Violenza dopo la discoteca oggi processo d’appello
L’ex militare Tuccia fu condannato in primo grado a otto anni di carcere Le parti civili chiedono una pena più pesante. La difesa: «Va assolto»
L’AQUILA. Francesco Tuccia, l’ex militare condannato in primo grado a otto anni di reclusione per aver violentato una studentessa laziale davanti alla discoteca «Guernica» di Pizzoli, comparirà stamattina davanti alla Corte d’Appello. Il giovane irpino, infatti, ha deciso di essere presente in aula.
Il collegio (Catelli, Manfredi, Grilli) ha disposto che questo procedimento sarà previsto nella prima fascia oraria e per questo dovrebbe iniziare entro le 12.
Un processo di secondo grado difficile, nel quale le parti civili, ovvero i familiari della studentessa e i rappresentanti del Centro antiviolenza, chiederanno «almeno la conferma del primo grado» fermo restando che molto probabilmente la pubblica accusa, rappresentata dal sostituto procuratore generale Ettore Picardi, avendo contestato alcune aggravanti nel ricorso inoltrato tempo addietro dal suo ufficio, dovrebbe chiedere un aumento di pena da infliggere all’imputato rispetto a quella già stabilita in primo grado.
La sentenza del gennnao 2013, per la verità, non fu accolta con particolare soddisfazione dalle parti civili e in special modo dalle associazioni femministe che anche oggi saranno presenti in aula. Infatti il pm David Mancini nel processo di primo grado chiese (senza ottenerla) la condanna a 14 anni di reclusione contestando al giovane anche il reato di tentato omicidio ma il collegio non fu di questa opinione. Di lì, almeno dalle parti civili, la speranza di un verdetto con una pena più pesante di quella già comminata. Dure, comunque, furono le decisioni in tema di pene accessorie visto che il tribunale condannò l’ex militare all’interdizione perpetua dai pubblici uffici e all’interdizione legale per la durata della pena.
Sarà, dunque battaglia legale visto che i difensori di Tuccia, Alberico Villani e Antonio Valentini, chiederanno di nuovo di assolvere il loro assistito. A loro avviso, infatti, l’episodio ci sarebbe stato ma la ragazza sarebbe stata «consenziente». Tale ipotesi, qualora venisse accolta, farebbe cadere la contestazione di violenza sessuale.
L’episodio fa riferimento alla notte tra l’11 e il 12 febbraio di quest’anno. La ragazza fu massacrata e abbandonata dietro a un cumulo di neve. A salvarla i buttafuori della discoteca pizzolana, gli stessi che dopo avere prestato i soccorsi chiamarono il 118 e bloccarono l’auto sulla quale Tuccia stava tentando di svignarsela. Tuccia fu arrestato dai carabinieri una decina di giorni dopo il fatto. Tre mesi e mezzo dopo ottenne i domiciliari, cosa che destò malumore tra le rappresentanti del Centro antiviolenza e indignazione tra il popolo di Internet; poi la concessione del permesso di lavoro con la possibilità di uscire dalla cella dalle 9 alle 13.

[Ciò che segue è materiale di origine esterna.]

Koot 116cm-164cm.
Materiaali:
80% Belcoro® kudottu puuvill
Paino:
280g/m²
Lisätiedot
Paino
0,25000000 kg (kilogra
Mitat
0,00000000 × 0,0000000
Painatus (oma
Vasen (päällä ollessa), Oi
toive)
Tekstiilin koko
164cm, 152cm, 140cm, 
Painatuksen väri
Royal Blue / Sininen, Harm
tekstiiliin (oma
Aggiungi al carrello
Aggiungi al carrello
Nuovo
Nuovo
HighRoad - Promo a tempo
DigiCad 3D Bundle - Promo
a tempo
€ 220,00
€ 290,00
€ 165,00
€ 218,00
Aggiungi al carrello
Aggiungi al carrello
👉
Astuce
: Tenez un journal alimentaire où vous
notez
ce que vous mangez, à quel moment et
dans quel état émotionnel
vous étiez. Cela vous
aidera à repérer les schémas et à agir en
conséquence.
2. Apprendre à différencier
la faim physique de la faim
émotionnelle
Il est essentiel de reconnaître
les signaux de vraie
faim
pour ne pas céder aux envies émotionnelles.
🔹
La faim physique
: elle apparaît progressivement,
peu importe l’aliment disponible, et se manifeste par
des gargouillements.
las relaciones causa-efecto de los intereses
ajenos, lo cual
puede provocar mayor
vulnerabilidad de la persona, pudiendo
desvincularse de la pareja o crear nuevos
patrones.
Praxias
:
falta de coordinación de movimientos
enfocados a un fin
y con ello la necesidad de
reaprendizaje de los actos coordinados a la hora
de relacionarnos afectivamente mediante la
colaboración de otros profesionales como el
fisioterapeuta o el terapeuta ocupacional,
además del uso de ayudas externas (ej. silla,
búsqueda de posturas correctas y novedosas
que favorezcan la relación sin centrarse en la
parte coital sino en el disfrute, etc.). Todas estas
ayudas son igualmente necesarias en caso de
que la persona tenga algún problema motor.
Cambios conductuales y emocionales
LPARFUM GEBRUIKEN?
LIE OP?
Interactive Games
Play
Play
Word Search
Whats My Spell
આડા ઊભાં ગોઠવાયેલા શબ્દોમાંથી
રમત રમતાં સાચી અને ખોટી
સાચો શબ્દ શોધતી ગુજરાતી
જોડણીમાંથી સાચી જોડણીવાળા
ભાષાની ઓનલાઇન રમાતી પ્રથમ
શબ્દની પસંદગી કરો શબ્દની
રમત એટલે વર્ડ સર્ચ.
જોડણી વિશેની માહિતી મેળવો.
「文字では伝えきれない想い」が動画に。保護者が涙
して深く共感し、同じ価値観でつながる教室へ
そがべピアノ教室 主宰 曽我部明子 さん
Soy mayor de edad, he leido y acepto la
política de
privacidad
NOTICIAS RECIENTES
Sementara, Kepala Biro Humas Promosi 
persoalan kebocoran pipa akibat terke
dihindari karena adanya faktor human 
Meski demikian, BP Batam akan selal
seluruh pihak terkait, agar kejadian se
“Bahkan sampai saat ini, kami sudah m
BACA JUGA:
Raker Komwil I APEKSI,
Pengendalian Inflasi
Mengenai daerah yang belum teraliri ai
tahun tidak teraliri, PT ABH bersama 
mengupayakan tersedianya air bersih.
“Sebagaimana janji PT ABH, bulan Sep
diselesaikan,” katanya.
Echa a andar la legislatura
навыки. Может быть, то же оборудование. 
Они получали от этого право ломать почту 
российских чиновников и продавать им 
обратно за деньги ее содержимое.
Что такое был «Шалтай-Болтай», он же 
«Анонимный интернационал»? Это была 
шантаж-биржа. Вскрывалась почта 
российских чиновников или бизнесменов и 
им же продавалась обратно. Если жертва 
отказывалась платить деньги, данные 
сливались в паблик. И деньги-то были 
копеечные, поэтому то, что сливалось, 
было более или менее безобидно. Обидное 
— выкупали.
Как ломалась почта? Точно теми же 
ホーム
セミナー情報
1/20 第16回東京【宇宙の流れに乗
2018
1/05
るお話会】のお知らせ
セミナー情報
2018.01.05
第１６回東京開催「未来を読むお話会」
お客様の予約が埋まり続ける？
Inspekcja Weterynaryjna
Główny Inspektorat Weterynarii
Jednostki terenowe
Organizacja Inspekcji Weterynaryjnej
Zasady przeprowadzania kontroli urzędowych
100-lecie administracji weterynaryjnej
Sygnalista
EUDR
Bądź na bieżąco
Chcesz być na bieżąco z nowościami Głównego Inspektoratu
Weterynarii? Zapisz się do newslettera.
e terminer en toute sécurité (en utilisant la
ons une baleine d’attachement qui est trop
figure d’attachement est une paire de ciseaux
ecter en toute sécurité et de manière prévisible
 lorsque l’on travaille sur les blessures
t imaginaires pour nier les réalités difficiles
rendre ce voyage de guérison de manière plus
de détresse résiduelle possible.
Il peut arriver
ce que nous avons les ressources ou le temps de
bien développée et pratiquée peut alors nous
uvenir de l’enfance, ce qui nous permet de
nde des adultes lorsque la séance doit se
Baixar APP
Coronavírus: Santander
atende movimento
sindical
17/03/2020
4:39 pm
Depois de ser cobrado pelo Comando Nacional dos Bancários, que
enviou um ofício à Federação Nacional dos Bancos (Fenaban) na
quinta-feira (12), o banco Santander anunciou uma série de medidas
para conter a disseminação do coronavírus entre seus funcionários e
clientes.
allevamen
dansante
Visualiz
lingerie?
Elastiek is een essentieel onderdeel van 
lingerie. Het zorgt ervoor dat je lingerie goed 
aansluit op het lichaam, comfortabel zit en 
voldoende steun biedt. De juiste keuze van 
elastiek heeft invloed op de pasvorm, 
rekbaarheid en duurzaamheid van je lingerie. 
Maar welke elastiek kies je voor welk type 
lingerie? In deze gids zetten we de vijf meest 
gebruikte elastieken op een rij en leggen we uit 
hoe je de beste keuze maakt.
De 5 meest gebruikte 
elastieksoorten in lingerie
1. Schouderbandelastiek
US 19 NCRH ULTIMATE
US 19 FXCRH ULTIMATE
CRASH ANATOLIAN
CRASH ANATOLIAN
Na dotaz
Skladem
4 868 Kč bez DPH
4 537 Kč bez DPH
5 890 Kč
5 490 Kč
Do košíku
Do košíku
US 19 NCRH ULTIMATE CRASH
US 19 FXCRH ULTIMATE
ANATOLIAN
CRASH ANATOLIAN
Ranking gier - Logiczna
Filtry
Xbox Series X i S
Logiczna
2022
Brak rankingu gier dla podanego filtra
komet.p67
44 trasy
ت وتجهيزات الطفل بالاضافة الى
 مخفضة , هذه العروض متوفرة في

Il processo di primo grado si svolse a porte chiuse su decisione del collegio per via dei temi scabrosi oggetto del procedimento penale. Anche questa mattina sarà il collegio a deciderlo insindacabilmente a prescindere dalle istanze delle parti; fermo restando che, non essendoci audizioni di testimoni e parti, le esigenze di riservatezza per la studentessa sembrano meno rilevanti rispetto al dibattimento di primo grado.
Le parti civili (la ragazza e il Centro antiviolenza) sono rappresentate in aula, rispettivamente, dagli avvocati Enrico Maria Gallinaro e Simona Giannangeli.